The tri-agencies’ policy promotes data management through three pillars. The first calls on postsecondary institutions and research hospitals who receive agency funding to develop institutional data management strategies by March 2023. The strategies are meant to assess gaps in RDM and educate researchers about resources. The second pillar requires researchers to submit data management plans (DMPs) as part of grant proposals for select funding opportunities starting in the spring of 2022, and the third necessitates the deposit of grant funded data into digital repositories. The timeline for the third pillar remains undefined.
“The objective is to ensure researchers are planning at the outset how they’re going to manage their data during the course of their research … that institutions clearly state how they’re able to support their researchers in thinking about and managing their data … [and] to ensure that the data directly related to research outputs … is preserved for the longer term,” said Dr. Lucas.

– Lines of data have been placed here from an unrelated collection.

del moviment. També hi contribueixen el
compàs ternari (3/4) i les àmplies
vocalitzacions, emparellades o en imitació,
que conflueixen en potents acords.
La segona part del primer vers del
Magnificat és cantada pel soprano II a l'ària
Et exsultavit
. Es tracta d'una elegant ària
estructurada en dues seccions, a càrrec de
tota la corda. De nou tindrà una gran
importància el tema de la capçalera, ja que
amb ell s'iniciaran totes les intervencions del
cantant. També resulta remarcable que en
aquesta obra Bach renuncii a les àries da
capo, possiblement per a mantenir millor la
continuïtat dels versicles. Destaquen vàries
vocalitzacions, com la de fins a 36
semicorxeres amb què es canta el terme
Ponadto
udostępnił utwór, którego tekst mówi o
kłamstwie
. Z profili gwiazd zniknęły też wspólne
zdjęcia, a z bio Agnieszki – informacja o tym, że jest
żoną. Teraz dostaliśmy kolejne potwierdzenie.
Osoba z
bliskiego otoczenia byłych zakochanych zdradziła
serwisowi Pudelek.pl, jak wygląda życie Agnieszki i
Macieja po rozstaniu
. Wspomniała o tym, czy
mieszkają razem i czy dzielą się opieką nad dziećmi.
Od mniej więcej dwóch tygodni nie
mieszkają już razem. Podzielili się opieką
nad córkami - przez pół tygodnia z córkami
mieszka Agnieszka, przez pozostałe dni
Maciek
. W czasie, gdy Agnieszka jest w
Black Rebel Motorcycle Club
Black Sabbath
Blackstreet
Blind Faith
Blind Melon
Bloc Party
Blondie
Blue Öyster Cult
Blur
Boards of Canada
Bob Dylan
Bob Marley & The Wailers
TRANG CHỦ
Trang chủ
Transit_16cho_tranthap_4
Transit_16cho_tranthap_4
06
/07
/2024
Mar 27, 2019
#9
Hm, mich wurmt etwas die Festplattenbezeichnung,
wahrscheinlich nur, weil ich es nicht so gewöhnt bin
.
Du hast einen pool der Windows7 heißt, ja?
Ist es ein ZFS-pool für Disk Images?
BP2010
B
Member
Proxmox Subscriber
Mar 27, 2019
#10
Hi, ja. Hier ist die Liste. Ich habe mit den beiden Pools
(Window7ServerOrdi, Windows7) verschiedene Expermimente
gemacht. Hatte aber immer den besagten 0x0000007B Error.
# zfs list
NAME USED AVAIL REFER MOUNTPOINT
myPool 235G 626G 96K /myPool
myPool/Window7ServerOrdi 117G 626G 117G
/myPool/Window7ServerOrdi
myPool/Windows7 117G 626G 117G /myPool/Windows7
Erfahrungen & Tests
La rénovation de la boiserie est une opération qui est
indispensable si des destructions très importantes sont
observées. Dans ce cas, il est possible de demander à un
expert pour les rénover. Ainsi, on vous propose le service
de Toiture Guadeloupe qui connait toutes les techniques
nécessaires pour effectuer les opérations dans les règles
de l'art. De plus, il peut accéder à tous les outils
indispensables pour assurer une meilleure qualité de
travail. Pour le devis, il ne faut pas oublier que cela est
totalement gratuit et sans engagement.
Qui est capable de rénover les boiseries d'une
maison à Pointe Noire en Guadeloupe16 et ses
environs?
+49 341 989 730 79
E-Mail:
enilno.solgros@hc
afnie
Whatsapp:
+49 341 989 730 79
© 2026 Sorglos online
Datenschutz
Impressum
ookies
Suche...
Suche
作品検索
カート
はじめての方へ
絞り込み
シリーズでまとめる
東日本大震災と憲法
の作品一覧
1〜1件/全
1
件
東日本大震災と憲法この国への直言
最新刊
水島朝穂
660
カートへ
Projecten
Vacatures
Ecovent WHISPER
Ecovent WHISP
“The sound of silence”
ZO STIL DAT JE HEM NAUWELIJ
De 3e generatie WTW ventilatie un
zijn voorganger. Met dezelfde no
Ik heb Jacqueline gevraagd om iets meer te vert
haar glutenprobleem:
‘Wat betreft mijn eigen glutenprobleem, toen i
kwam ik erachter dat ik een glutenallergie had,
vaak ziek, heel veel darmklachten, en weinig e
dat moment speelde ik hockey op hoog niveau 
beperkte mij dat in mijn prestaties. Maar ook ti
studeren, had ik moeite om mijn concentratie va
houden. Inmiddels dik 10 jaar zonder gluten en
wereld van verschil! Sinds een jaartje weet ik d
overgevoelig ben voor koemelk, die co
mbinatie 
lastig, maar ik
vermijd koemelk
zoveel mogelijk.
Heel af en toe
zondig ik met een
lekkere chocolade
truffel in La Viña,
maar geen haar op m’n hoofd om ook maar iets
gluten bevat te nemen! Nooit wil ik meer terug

Leah Cowen, associate vice-president of research at the University of Toronto, said the phased-in approach has broadly been welcomed because it allows for adequate time to prepare supports and implement the policy, which was delayed by a year due to COVID-19.
The policy builds on consultations with university offices of research, research ethics boards and libraries that began following the release of the Tri-Agency Statement of Principles on Digital Data Management in 2016, said Dr. Lucas.
Many institutions had already begun implementing their data strategies and providing resources for researchers ahead of the tri-agency policy release. Dalhousie’s strategy was approved in 2019 and will be updated now to fully align with the tri-agencies’ policy, including a strengthened focus on Indigenous data sovereignty that arose from feedback on a draft version of the policy.
Resources to help plan
As implementation moves forward, Portage is offering resources such as an institutional RDM strategy template and an online bilingual data management planning tool called the DMP Assistant. The assistant helps researchers think through the kind of data they are collecting, how to format, back-up and share it, questions of ethics and legal compliance, and more.
Lucas said that while all of all of these considerations eventually come up within the course of a research project, creating a DMP at the outset allows researchers “to think about issues in advance of challenges emerging.”
Neither the larger policy or the tools offered by Portage are meant to be prescriptive, say Dr. Lucas and Mr. Moon. Both are looking for ongoing feedback as the policy is adopted.
Many disciplines already have strong practices around data management and dedicated repositories for their data. For those that don’t, Portage has also developed, among other data deposit initiatives, a national multidisciplinary big data capable repository — the Federated Research Data Repository (FRDR). FRDR is not only itself a repository, but also indexes metadata from almost 90 other Canadian repositories, directing researchers to data held within them. Through a partnership, that data is also indexed in the European Union repository OPENaire, making it available to an even broader group of international researchers.
Though the tri-agencies are clear that the RDM policy does not require deposited data to be open access, depositing that data does offer an avenue to Canadian researchers to increase the visibility and re-use of their research.
“We are putting our data on a global stage and it’s driving traffic back to Canadian repositories that house that data,” said Mr. Moon.
Now that’s a reason to make it top priority.